A large majority of Swedish people want a ban on mink farming. On May 10, the Parliamentary Environment and Agriculture Committee will take a decision on a number of motions on mink farming.
Will their elected representatives listen to the Swedish people?
On May 3, 2012 a documentary about mink farming that you can see at the following link:
was shown on Swedish television depicting a controversial business that had not only shocked many Swedes but showed also that some of the practices were contrary to the Swedish Animal Welfare act.
Details on our website: http://www.occupyforanimals.org/ban-fur-farms-in-sweden.html
Opinion polls from both 2011 and 2012 shows that seven out of ten Swedes want a ban on the breeding of minks in cages. That represents 6.5 million people. Only 18% of the Swedish people think that mink farms should be allowed.
On fur farms where minks live next to each other, often two or more together, in wire cages that are only a third of a square meter, it is common that they are hurting themselves and each other.

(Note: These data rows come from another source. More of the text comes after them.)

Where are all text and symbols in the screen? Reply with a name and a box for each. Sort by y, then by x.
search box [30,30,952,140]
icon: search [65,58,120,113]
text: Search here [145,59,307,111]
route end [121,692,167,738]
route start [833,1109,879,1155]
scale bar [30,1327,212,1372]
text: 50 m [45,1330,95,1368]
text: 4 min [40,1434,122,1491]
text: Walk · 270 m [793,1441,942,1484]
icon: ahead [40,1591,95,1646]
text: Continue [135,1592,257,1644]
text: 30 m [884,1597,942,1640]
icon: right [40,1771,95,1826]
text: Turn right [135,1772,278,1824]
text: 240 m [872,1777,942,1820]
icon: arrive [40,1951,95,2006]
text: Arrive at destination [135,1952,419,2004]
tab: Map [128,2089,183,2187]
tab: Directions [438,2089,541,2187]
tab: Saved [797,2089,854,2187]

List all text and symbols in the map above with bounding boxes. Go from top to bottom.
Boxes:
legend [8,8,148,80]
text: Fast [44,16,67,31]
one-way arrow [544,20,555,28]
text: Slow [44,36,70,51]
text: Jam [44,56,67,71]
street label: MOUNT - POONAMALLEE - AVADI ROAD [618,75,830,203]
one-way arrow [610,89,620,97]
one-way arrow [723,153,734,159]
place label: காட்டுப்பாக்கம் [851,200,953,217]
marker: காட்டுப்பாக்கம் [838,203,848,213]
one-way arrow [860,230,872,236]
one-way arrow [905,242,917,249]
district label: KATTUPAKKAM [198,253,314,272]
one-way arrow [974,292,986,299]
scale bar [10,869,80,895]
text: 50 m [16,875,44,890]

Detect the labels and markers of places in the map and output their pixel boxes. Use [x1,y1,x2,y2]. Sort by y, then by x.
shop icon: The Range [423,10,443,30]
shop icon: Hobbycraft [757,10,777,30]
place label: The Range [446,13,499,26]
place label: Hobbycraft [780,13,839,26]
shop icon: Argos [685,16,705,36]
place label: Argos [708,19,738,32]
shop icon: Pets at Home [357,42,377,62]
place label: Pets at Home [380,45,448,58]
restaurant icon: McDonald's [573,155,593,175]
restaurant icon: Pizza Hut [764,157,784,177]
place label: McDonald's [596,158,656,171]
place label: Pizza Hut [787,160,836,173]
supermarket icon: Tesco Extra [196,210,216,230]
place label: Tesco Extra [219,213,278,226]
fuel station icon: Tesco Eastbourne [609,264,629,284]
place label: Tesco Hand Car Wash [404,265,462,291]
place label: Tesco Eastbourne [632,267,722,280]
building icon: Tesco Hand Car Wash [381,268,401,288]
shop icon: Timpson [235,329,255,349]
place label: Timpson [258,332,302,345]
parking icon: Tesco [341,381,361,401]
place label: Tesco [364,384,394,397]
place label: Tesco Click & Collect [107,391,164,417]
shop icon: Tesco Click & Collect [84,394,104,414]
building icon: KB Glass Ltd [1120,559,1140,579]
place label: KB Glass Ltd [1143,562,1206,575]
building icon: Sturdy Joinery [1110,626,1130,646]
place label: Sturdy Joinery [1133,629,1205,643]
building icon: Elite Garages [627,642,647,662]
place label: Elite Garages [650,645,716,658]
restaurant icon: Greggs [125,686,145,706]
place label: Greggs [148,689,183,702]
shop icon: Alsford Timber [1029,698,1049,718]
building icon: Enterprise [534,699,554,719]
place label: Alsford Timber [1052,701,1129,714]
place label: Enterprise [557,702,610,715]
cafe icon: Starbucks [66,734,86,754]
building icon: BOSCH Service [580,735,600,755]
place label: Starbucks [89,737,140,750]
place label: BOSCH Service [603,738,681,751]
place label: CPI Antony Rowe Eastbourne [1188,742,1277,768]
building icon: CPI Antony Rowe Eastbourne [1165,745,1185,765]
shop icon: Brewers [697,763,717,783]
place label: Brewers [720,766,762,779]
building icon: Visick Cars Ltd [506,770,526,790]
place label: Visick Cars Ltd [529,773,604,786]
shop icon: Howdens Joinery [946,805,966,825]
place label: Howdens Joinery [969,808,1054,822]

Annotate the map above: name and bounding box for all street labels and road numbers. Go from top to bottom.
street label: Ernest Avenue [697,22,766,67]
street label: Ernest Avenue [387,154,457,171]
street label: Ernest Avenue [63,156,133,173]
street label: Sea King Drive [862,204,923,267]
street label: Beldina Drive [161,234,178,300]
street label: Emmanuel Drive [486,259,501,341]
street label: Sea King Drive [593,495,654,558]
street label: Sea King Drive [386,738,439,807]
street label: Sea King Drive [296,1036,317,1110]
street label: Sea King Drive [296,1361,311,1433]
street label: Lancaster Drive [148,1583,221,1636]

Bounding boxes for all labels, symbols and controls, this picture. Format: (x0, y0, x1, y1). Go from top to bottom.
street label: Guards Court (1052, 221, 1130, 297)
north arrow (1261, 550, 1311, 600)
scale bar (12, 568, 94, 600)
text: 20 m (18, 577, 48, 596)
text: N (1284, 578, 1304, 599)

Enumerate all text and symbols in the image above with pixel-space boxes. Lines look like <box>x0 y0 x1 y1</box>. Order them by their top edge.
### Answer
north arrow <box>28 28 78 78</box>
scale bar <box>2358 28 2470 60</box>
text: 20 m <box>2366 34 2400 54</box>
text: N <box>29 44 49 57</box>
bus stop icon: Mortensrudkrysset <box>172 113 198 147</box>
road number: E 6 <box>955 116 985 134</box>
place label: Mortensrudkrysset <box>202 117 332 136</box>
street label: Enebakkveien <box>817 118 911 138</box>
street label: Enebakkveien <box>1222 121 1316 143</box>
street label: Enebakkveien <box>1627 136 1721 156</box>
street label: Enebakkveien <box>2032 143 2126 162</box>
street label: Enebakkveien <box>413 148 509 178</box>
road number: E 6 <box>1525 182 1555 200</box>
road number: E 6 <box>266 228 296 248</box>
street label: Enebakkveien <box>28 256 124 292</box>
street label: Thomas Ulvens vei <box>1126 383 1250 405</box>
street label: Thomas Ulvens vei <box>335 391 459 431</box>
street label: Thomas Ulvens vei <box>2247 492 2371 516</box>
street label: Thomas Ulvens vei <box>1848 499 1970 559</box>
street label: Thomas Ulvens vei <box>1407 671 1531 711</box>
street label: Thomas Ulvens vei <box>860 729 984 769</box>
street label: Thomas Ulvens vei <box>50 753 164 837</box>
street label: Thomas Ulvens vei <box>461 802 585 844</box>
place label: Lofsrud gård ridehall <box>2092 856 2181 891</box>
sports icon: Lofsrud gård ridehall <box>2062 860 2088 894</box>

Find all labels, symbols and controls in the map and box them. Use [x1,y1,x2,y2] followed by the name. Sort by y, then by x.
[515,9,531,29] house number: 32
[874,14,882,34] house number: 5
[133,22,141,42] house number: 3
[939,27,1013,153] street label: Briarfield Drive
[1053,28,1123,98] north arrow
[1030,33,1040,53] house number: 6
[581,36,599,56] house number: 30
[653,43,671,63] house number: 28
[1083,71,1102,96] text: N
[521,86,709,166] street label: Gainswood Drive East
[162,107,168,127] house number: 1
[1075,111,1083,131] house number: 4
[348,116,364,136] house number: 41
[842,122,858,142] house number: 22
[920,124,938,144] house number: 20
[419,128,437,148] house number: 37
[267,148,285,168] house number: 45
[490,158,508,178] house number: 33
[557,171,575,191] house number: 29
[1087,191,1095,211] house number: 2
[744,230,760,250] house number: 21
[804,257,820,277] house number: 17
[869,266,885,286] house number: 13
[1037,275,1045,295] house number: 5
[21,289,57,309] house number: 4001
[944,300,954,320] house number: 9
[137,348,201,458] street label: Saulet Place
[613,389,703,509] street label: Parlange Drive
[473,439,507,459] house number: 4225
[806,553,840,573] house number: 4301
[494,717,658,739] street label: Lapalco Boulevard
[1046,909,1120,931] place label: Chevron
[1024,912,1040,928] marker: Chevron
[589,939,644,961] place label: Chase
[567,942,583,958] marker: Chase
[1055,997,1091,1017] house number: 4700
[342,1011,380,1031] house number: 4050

Studies on Swedish farms showed that 70-85% of the adult minks were performing stereotypic behaviours. This is a serious behavioural disorder and a clear sign that the animals are stressed and can not act naturally.
Minks are very active and solitary predators that in their natural habitat climb, dive and swim. An adult mink in the wild has a territory that always lie along a stream that can extend up to six kilometers. The mink catches his prey up to 70 percent in water and it swims daily, up to 250 meters. The animal rights report Fur Farms summarized some of the research done on mink and the research results show that there is currently no way to keep mink in cages that are compatible with the Swedish Animal Welfare Act.
Current Legislative proposals:
4 a § - Minks raised for fur production should be kept in such a way that their need to move, climb, practice their hunting behavior and engage in other chores as well as their need to periodically be alone can be satisfied. Minks will also have access to water to swim in. The Government, or authorized by the Government, the Board of Agriculture may issue further regulations on conditions for the keeping of mink for their fur.
This means that all fur farms in Sweden need to be shut down because no captivity can give the animals their natural needs.